A nationally recognized, award winning educator from the Cincinnati area, Odessa Walker Hooker was born in a shack in the countryside, near Moultrie Georgia, on September 21, 1930. The first of nine children born to Anderson and Pauline Walker, she grew up under the Jim Crow laws. Her father worked as a share cropper and at the slaughter house in Moultrie to support his growing family, while her mother stayed home to raise the children.
Odessa was an outstanding student, graduating from Moultrie High School for Negro Youth in 1947. She graduated from Paine College in Augusta Georgia, in 1951. Her first job was teaching English at Barnesville High School in Barnsville Georgia.
Odessa married her High School sweet heart Randy Hooker. After the birth of her first son, she moved to Cincinnati. Odessa and Randy had 5 children, and she taught in a variety of inner city elementary schools from 1961 to 1983. She also served as Assistant Principal in four inner city elementary schools from 1983 to 1990. In 1967, she earned her Masters of Education in Administration and Supervision from the University of Cincinnati and pursued post graduate studies at Miami University of Oxford, Ohio, and at the University of Wisconsin-Eau-Claire.
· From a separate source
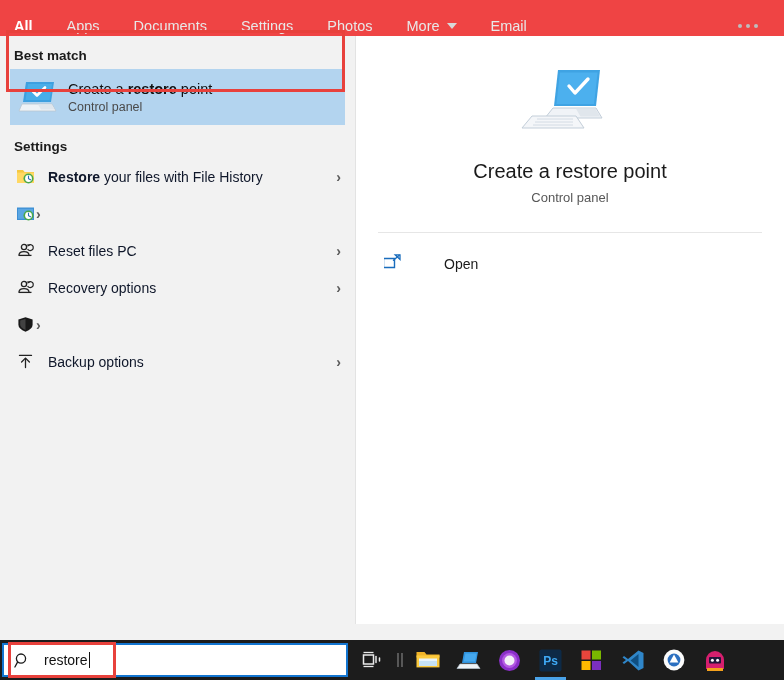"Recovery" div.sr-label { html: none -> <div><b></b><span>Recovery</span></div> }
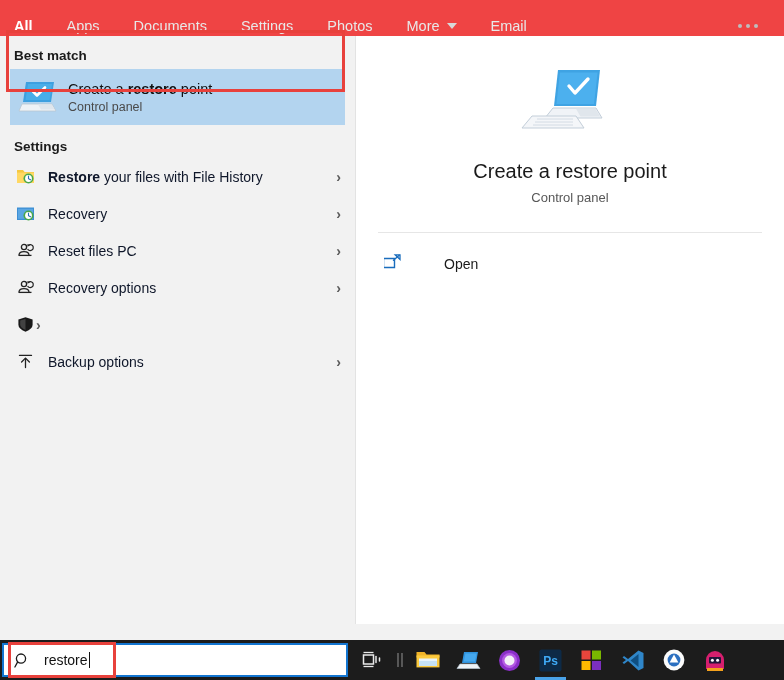"Open" .action-row { gap: 24px -> none }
For her outstanding teaching career and many other accomplishments she received the 1993 Cincinnati Enquirer Woman of the Year Award. In 1999 Odessa won the Applause! Magazine award for Service to Education. Odessa came to national attention when she was awarded the Excellence In Education Award from the General Synod of the United Church of Christ in 2001.
In 2004, Odessa moved to Atlanta, Georgia to be with her children and grandchildren. Odessa now serves as vice moderator at her church, and plans to publish her new book, “Premier African American Role Models of Cincinnati,” in 2007.